Walerian Borowczyk, La Bête (The Beast, 1975), film still. All images courtesy: Daniel Bird

He was a Polish designer who trained as a sculptor at the Academy of Arts in postwar Krakow. He co-created a phenomenon, which was later called the Polish School of Poster (and included such masters as Henryk Tomaszewski and Roman Cieślewicz). He invented his own kind of animated film, and then created a unique erotic/symbolic cinema which, he believed, combined his art and obsessions; although his films were never simply a cheap thrill, he was labelled a pornographer. He was Walerian Borowczyk, whose work is now available in its all glory, with the Arrow Academy DVD release of ‘Camera Obscura: The Walerian Borowczyk Collection’ – which includes his six greatest films.

Born in 1923, Borowczyk, who was commonly known as ‘Boro’, was a self-obsessed megalomaniac who never ceased to hold a grudge against his native Poland, which he left in 1958 after his sensational success at the Brussels Expo 58, where he won the international competition with Dom (House, 1958) – the stupendous, Surrealist animation he made in collaboration with his fellow graphic designer Jan Lenica (the soundtrack is by Wlodzimierz Kotoński, of the PRES electronic studio). The film’s combination of uncanny, sardonic humour, mastery of collage technology and its combination of realism, retro and the abstract made it look unlike anything before or since. After Dom, Borowczyk went to France, made acquaintance with members of what was later called the Left Bank Group, and met some key characters in his life: the owner and producer of Argos Films, Anatole Dauman, and the Surrealist writer André Pieyre de Mandiargues, whose novels Boro would later adapt (such as La Marge, 1967). Paris in the late ’50s was not unknown territory for Polish artists – the likes of artist and theatre director Tadeusz Kantor and the painter Jerzy Kujawski had pilgrimaged there since the end of the war. But it was Boro who became the most significant Polish artist working in postwar France. He embraced certain aspects of the French cinema – for instance, in 1972 he collaborated with the legendary actor Michel Simon on Blanche– while remaining within a tightly closed niche of his own obsessions.


Walerian Borowczyk, Dom (The House, 1958, excerpt)

=-=-=

* **EXERCISE TASKS**
(1) In the passage on Walerian Borowczyk, what name was he commonly known by?
(2) Do these statements agree with the passage on Walerian Borowczyk? For each, answer yes or no and quote the words that decide it.
(a) Borowczyk trained as a sculptor in Krakow.
(b) Borowczyk left Poland in 1972.
(c) Jan Lenica made the soundtrack for Dom.
(3) Can you write out the part of the passage on Walerian Borowczyk between "He was a Polish" and "six greatest films.", inclusive?
The listing comes from a separate source.

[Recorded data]
=-=-=

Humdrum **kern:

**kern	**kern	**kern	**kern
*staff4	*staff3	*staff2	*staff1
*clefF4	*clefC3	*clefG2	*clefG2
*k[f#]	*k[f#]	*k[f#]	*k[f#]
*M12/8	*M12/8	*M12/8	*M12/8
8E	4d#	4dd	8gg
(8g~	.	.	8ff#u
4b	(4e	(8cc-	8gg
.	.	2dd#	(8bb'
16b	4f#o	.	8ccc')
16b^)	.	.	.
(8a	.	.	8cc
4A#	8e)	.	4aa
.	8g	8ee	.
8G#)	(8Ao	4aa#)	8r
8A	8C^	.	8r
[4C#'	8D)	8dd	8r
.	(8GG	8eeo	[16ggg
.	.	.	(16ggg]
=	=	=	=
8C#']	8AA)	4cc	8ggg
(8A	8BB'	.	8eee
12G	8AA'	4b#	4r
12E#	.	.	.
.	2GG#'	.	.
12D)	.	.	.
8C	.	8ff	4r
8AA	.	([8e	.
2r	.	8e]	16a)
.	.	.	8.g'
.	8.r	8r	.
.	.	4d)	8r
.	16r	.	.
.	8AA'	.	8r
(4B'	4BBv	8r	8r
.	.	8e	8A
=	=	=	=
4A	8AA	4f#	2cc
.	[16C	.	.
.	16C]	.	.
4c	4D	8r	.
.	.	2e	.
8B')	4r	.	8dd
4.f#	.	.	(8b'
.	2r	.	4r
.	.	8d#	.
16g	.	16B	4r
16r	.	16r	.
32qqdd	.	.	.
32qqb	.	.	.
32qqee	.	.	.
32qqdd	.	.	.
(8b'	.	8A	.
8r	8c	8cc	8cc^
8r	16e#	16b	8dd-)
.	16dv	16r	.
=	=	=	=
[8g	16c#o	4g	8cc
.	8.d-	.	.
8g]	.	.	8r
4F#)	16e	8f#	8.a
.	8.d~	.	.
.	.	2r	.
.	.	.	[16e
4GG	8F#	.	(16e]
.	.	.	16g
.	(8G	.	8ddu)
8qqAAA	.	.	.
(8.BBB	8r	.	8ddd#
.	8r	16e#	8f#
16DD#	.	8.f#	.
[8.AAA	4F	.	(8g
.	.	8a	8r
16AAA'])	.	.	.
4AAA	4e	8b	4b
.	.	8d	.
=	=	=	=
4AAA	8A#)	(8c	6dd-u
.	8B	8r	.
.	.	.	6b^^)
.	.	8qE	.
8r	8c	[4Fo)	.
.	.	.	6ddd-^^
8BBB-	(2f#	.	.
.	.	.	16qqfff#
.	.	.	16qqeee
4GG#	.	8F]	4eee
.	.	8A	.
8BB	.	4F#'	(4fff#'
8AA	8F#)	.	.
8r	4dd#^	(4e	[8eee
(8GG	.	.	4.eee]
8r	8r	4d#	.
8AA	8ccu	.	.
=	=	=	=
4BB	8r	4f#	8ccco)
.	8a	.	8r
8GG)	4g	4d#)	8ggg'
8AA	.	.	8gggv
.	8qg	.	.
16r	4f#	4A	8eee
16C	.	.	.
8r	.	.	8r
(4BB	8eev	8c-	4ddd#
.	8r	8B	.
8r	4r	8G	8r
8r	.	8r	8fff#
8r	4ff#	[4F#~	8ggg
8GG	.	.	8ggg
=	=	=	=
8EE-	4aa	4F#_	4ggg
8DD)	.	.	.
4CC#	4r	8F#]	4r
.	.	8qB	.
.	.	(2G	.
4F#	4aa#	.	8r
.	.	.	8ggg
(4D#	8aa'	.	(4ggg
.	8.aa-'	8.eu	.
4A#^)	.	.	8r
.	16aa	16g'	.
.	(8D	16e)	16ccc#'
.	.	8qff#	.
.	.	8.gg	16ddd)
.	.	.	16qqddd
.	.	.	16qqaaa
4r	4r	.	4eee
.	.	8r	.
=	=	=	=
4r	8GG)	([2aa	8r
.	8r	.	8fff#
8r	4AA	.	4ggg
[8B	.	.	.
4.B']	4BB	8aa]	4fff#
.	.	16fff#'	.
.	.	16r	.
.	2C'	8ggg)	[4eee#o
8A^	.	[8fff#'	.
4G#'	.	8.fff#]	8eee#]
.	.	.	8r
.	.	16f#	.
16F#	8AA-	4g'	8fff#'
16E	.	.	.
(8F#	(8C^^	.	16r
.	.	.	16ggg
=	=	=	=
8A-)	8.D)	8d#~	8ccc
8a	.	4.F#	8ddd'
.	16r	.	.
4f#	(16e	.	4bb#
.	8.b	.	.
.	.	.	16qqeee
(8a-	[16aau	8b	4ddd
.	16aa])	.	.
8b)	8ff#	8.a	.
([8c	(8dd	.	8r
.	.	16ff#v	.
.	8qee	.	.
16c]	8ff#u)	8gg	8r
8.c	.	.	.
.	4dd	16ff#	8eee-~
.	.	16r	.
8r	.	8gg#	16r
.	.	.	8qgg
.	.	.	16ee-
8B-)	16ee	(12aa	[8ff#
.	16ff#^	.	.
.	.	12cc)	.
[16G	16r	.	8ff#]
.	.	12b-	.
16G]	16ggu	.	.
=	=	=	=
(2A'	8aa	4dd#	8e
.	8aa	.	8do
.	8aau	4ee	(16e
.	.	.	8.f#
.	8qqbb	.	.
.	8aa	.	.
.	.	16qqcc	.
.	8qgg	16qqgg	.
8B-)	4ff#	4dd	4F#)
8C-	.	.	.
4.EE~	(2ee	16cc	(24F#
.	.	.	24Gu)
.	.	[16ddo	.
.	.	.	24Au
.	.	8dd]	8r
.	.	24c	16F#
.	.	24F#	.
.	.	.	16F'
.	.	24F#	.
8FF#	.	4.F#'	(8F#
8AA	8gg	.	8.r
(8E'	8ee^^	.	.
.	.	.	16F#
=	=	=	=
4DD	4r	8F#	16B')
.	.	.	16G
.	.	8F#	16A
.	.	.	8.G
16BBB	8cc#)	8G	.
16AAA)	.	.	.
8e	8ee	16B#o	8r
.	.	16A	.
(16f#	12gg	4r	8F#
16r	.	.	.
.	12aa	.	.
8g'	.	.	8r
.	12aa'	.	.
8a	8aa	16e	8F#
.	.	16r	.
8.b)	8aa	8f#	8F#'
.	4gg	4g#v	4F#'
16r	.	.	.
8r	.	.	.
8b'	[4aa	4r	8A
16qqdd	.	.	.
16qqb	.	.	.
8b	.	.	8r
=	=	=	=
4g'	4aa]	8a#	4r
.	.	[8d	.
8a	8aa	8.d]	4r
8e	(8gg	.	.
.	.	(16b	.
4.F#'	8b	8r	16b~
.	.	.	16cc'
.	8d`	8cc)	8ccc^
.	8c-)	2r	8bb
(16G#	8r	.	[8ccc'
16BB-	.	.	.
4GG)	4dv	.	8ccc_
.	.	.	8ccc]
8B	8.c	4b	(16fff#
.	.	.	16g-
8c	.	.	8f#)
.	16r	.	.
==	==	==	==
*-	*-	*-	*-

=-=-=

* **SOLUTIONS TO THE PROBLEMS**
(1) He was commonly known as ‘Boro’.

(2)
(a) Yes: "trained as a sculptor at the Academy of Arts in postwar Krakow"
(b) No: "which he left in 1958"
(c) No: "the soundtrack is by Wlodzimierz Kotoński"

(3)
He was a Polish designer who trained as a sculptor at the Academy of Arts in postwar Krakow. He co-created a phenomenon, which was later called the Polish School of Poster (and included such masters as Henryk Tomaszewski and Roman Cieślewicz). He invented his own kind of animated film, and then created a unique erotic/symbolic cinema which, he believed, combined his art and obsessions; although his films were never simply a cheap thrill, he was labelled a pornographer. He was Walerian Borowczyk, whose work is now available in its all glory, with the Arrow Academy DVD release of ‘Camera Obscura: The Walerian Borowczyk Collection’ – which includes his six greatest films.